WORK ITEM. Quote verbatim the lines from the start of the records through the line that contains "Advanced Load Balancer](#deploynsxalb).", including that line, and omit the pictures from your answer.

-------------------------

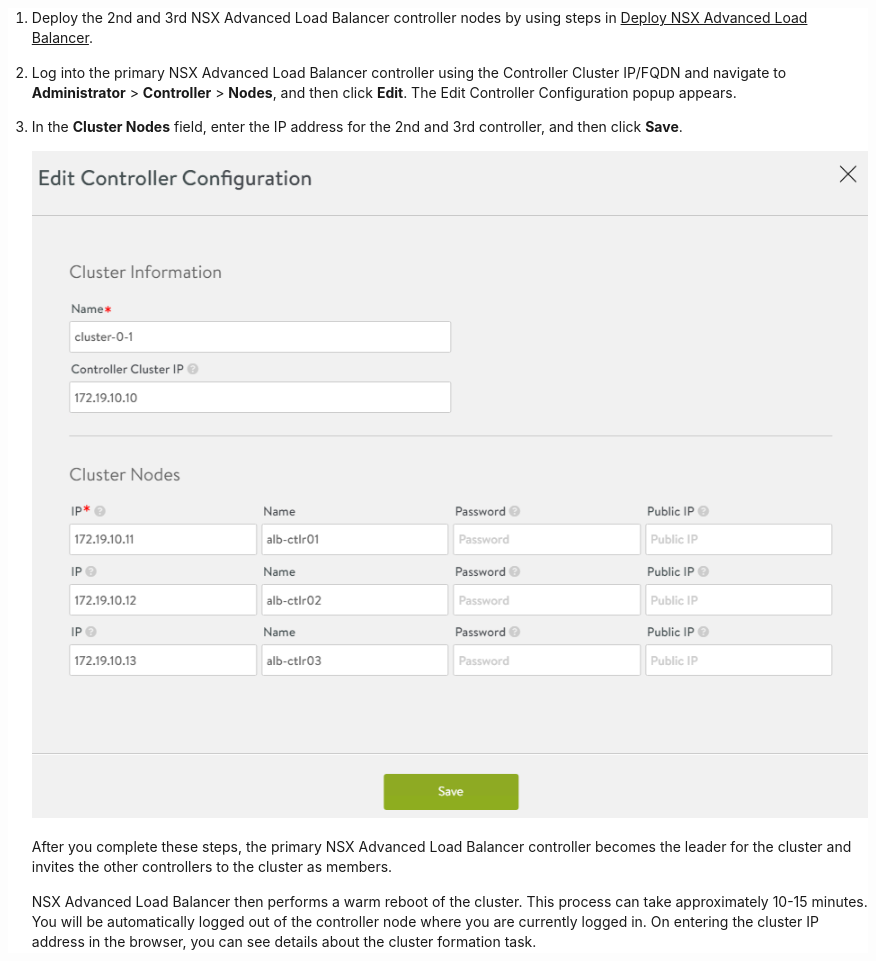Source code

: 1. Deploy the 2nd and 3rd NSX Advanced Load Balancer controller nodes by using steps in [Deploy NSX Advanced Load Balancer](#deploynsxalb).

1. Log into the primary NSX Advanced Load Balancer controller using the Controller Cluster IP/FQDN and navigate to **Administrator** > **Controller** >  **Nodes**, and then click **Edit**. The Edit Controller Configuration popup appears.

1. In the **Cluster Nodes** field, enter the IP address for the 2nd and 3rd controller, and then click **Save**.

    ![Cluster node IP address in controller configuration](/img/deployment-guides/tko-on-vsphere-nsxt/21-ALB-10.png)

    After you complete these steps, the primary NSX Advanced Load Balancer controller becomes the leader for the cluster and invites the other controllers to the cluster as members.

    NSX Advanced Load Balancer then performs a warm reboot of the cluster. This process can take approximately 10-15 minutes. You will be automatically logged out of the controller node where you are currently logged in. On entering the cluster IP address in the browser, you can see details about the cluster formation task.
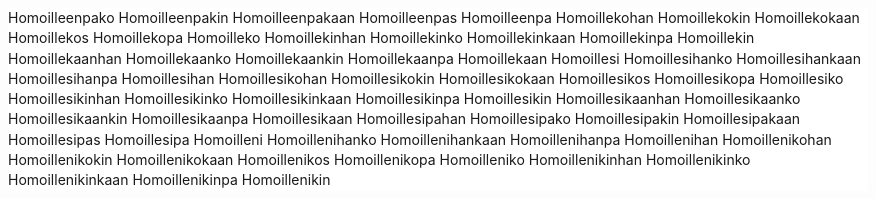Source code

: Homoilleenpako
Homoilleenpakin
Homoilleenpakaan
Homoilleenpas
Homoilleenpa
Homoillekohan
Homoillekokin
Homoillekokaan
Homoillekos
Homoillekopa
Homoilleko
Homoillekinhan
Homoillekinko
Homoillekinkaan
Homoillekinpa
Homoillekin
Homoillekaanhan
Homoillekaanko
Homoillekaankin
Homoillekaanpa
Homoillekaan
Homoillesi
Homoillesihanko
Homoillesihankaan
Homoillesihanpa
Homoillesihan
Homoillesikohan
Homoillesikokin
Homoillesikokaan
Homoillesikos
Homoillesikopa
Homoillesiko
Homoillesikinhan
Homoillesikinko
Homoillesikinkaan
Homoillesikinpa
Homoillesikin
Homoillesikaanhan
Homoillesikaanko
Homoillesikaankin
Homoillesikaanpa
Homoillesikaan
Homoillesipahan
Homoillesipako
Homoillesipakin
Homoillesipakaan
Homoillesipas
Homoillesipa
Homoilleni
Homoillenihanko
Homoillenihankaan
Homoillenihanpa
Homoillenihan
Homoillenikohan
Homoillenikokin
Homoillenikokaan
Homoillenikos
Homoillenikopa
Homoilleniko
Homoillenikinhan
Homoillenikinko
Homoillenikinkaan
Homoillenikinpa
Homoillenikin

-------------------------

SOLUTION TO THIS TASK.
Source code

: 1. Deploy the 2nd and 3rd NSX Advanced Load Balancer controller nodes by using steps in [Deploy NSX Advanced Load Balancer](#deploynsxalb).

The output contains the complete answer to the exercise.